La FABI attraverso l'Ufficio Relazioni Internazionali in collaborazione con il Centro Studi "Pietro Desiderato" ha presentato a Roma uno studio sulla situazione del sistema bancario italiano rapportato al sistema bancario europeo.
Si è concluso venerdì 14 marzo in Roma, il XX Congresso Nazionale della FABI. Confermato il Segretario Generale Lando Maria Sileoni ed il Segretario Generale aggiunto Mauro Bossola.
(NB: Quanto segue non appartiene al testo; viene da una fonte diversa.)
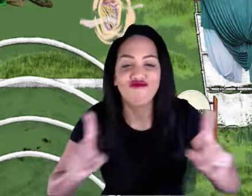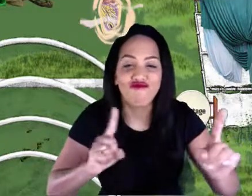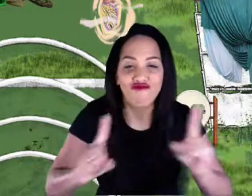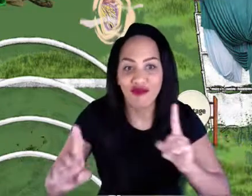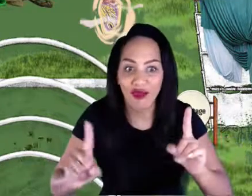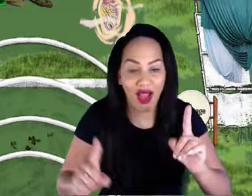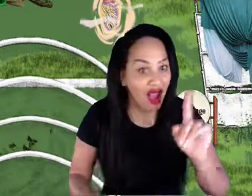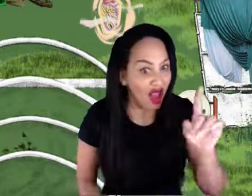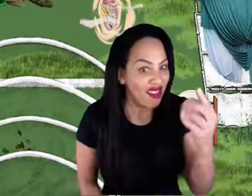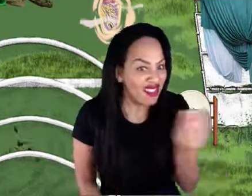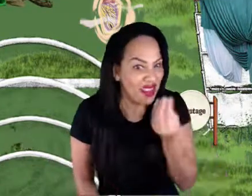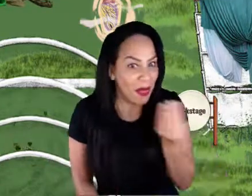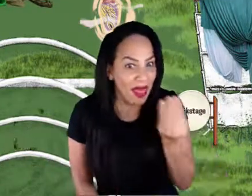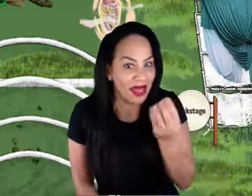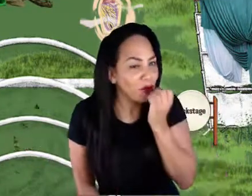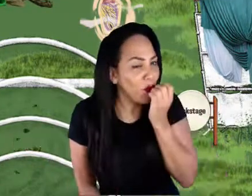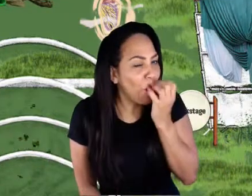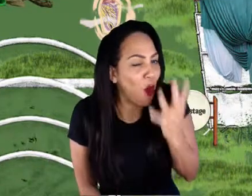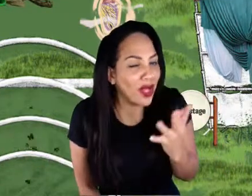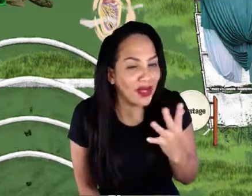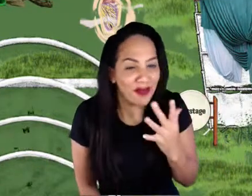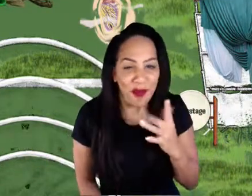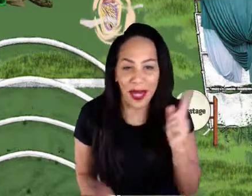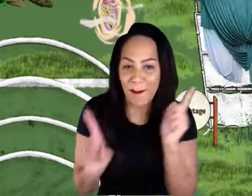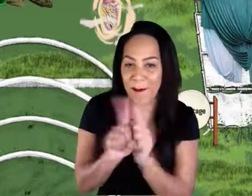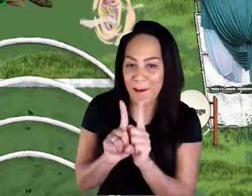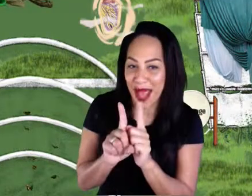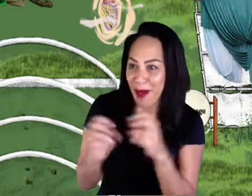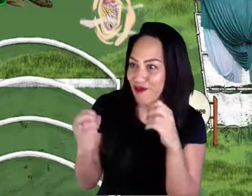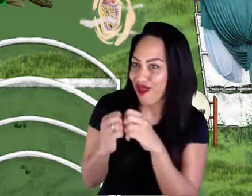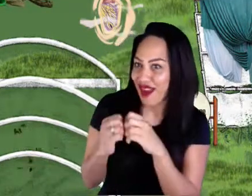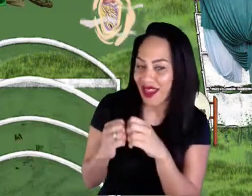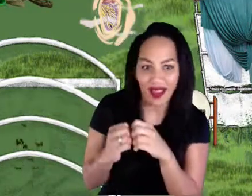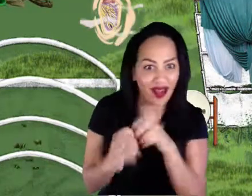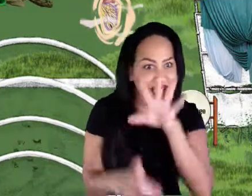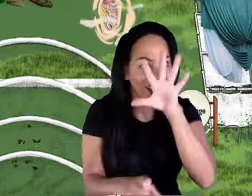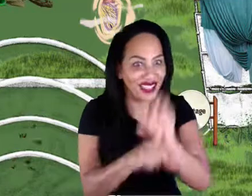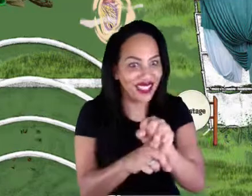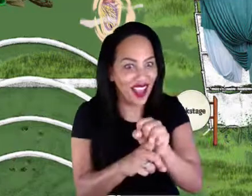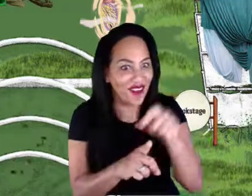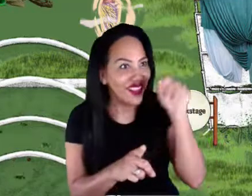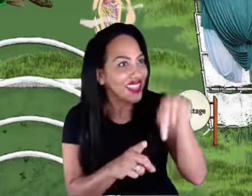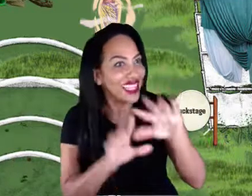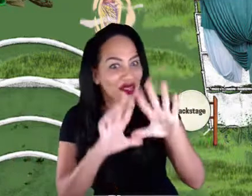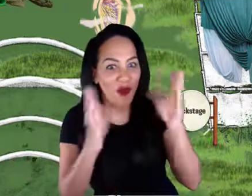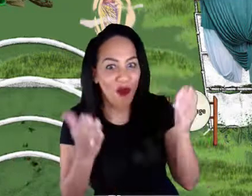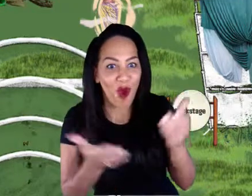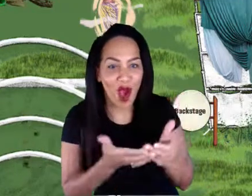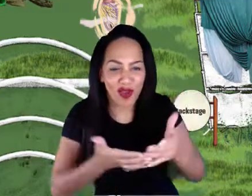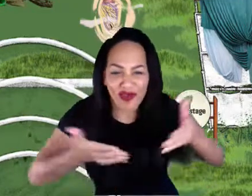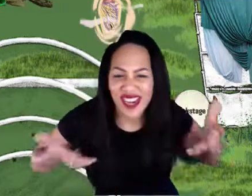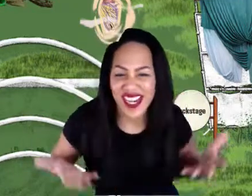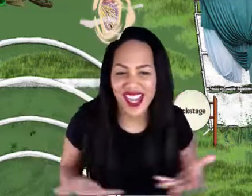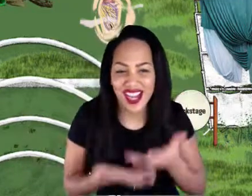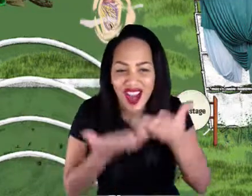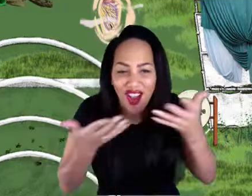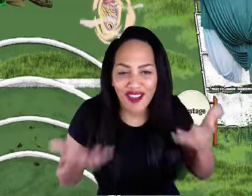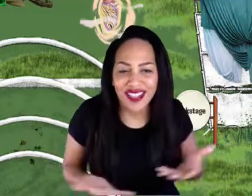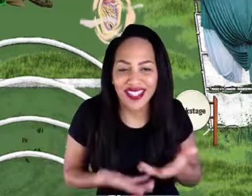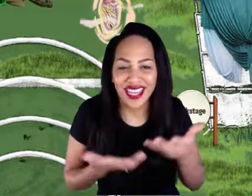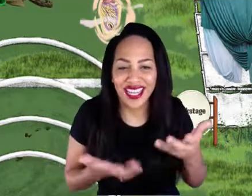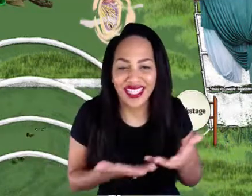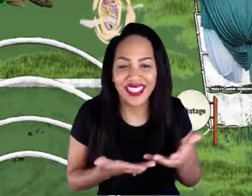and discovered this world was just how much it encourages play. And as a human, I'm really interested in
Nel corso del Congresso, la FABI attraverso l'Ufficio Relazioni Internazionali ed il Centro Studi Pietro Desiderato, ha presentato una indagine sul settore bancario in Europa, incentrata sulla rielaborazione di dati della Bce, che analizza i modelli distributivi dei principali sistemi bancari europei con un approfondimento, in particolare, sulle sofferenze accumulate negli anni cruciali della crisi (2010-2013) dai settori bancari di Italia, Grecia, Spagna, Portogallo, Regno Unito, Germania, Francia, Belgio, Austria, Olanda, Danimarca e Svezia.
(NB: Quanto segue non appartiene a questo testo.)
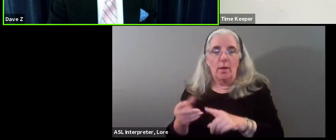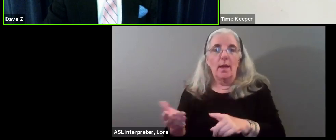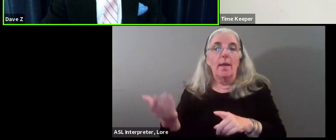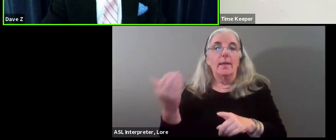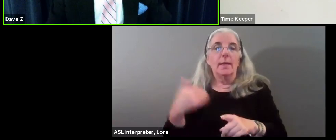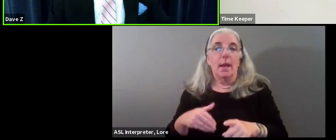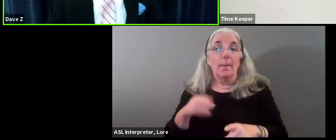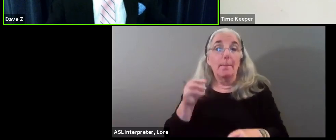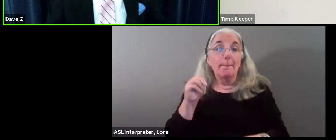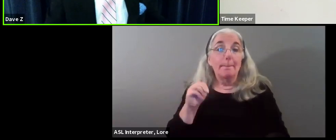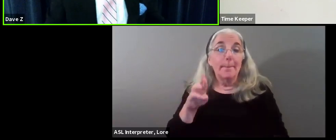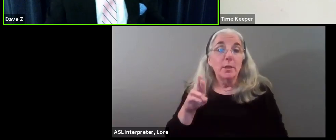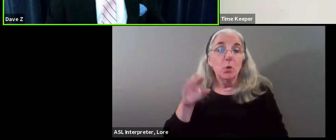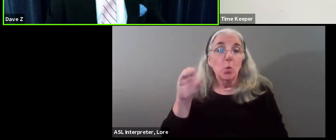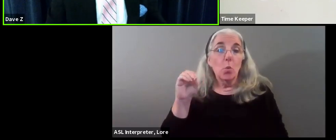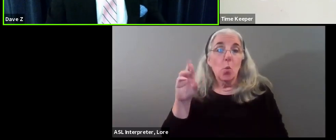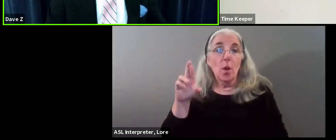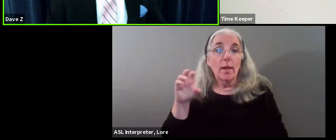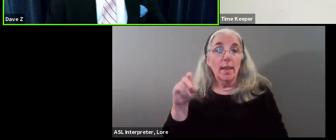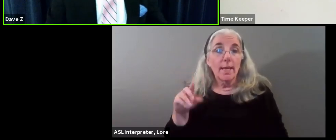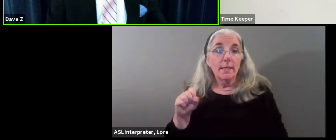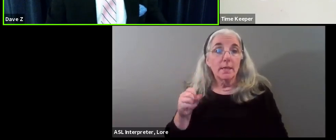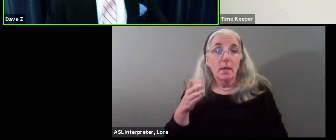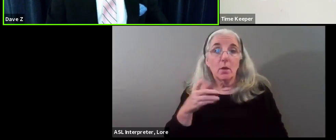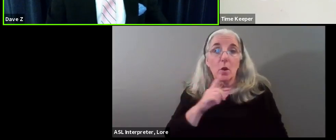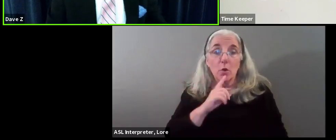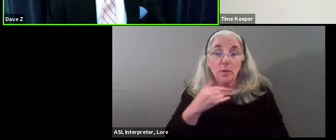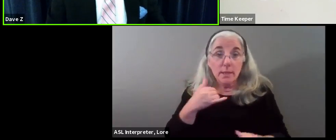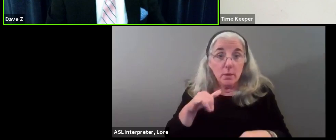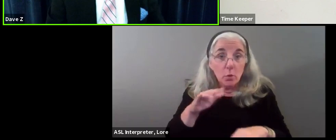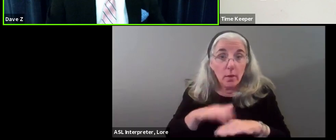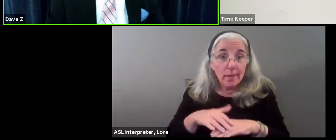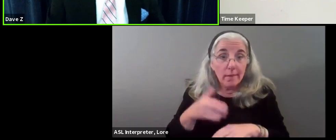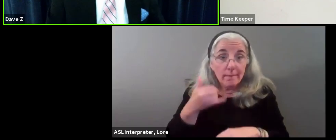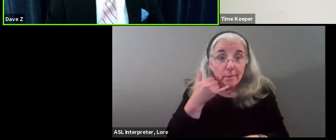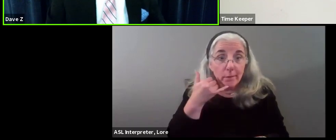Mr. Orleans, I know you joined us by phone before. Are you still there, sir?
Impietoso il confronto con gli altri Paesi europei.
A fare peggio delle banche italiane solo gli istituti di crediti greci, dove le sofferenze hanno toccato quota 21,86% nel primo semestre del 2013.
Subito dopo le banche italiane, si collocano quelle portoghesi, con il 7,57% di prestiti non restituiti, quelle spagnole (6,69%), a seguire le banche del Belgio(4,98%). Va meglio per le banche austriache (4,60%), seguono quelle francesi (4,52%), mentre gli istituti di credito della Danimarca si collocano poco prima di quelle olandesi(3,98% contro il 2,55%).
Tra le piu' virtuose, le banche tedesche (1,86%) e le inglesi (1,86%) e, infine, le svedesi (0,78%). A determinare una cosi' forte incidenza delle sofferenze sui bilanci bancari italiani diversi fattori, spiega la Fabi. Tra questi: "una cattiva gestione del credito da parte dei piani alti delle banche (Direzioni generali e Cda,), che hanno concesso prestiti a grandi gruppi industriali amici, talvolta secondo criteri piu' clientelari che di merito; la crisi economica; le regole fiscali in materia di deduzione delle perdite, spesso penalizzanti per gli istituti di credito; l'eccessiva lunghezza delle procedure fallimentari e, infine, gli scarsi interventi di sostegno statale ai gruppi bancari in difficolta"'.